As I embraced feminism 'darling' was reduced to something I could accept from my grandmother, but from anyone else carried a hint of condescension. The man trying to sell me a car, the colleague who felt it was fine to press against me on the stairs, the creep at the party who sidled up with another glass of wine - I dismissed them all. 'Darling' was a word men used towards women, but women had no riposte. It was derogatory, implied I was some sort of floozie, an airhead, reduced to darlingdom that had nothing to do with ideas or thinking or genuine affection. A short-cut term that implied men had a right to claim my darlingness and I must be a killjoy if I should challenge them. It is, after all, only a bit of fun?
But suddenly something has changed. 'Darling' no longer has sexual connotations. It has become playful.

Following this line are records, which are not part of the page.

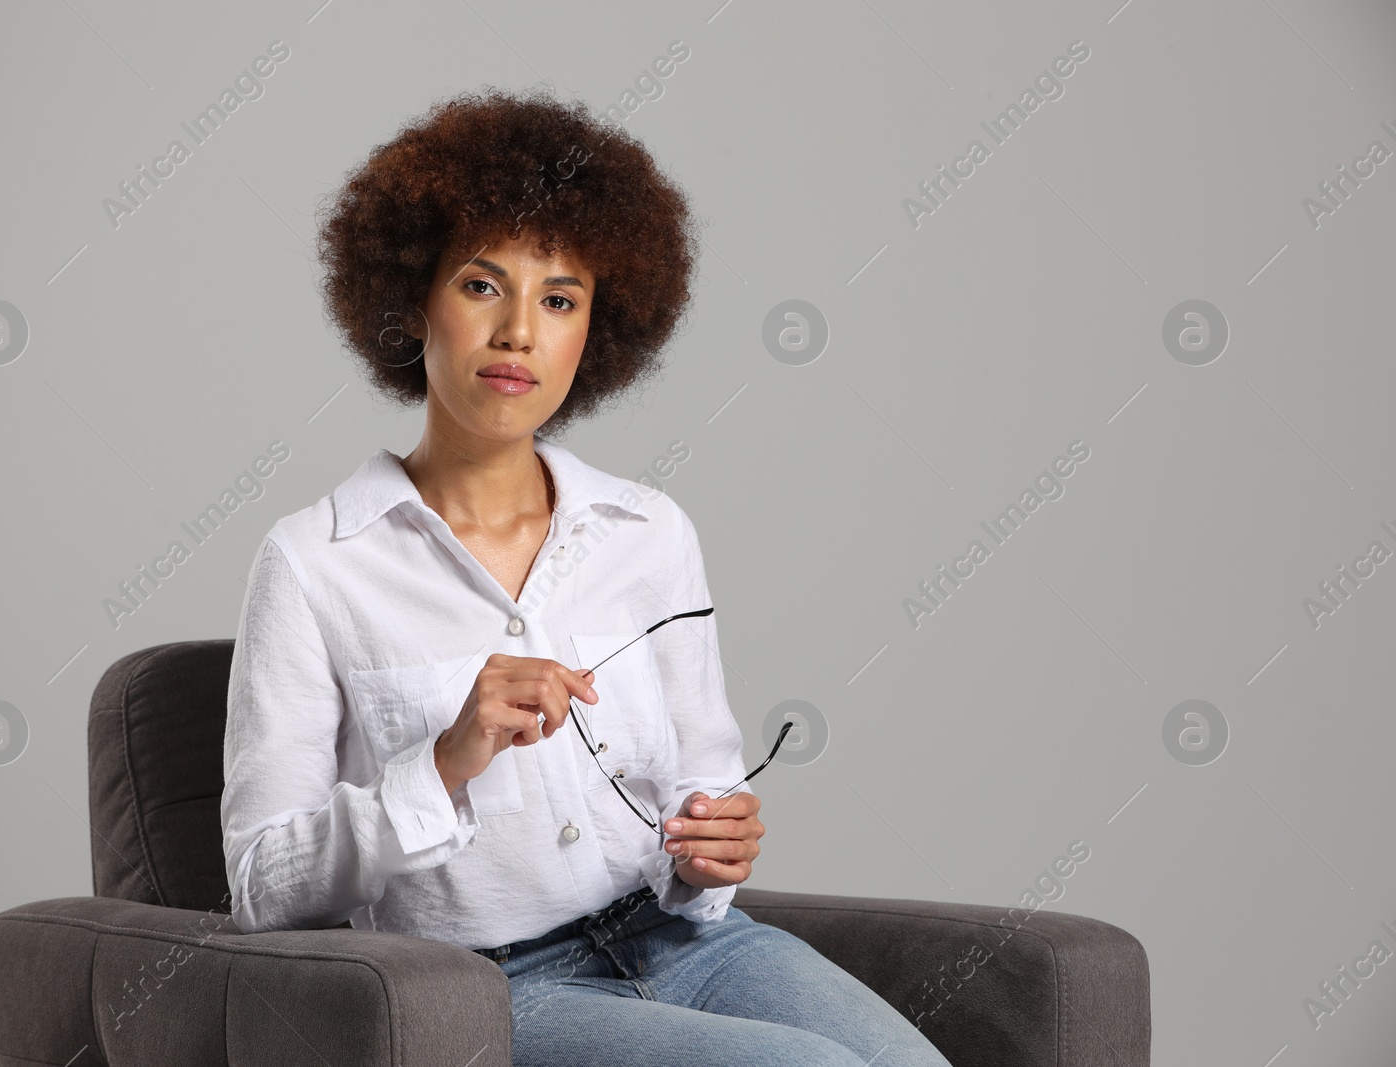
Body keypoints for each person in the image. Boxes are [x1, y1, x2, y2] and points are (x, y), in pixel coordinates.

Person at [220, 85, 953, 1067]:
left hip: (688, 939)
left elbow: (702, 768)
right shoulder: (314, 561)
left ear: (595, 333)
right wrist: (443, 759)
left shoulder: (648, 531)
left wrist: (713, 844)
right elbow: (261, 881)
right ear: (410, 302)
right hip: (490, 988)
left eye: (559, 298)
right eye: (482, 285)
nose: (519, 330)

It is fine when the man on the market calls me 'darling' - it is part of our Saturday banter. He can even suggest I've been out partying if I should happen to yawn, and it is a joke. He does not wave an erotic carrot, approach me with a courgette. 'Darling' is just part of our chattering, a token of affection and nothing more.
I also, as a grandmother, use it with my grandchildren. I can't find another word that gets close to expressing how wonderful I think they are. They are too little (yet) to complain.
I have not abandoned feminism. It has framed my thinking for the last fifty years and I'll be a feminist till the day I die. I simply notice how my attitude to the darling word has changed as I have aged. And you - are there words that got under your skin a few years ago, but that wash over you now?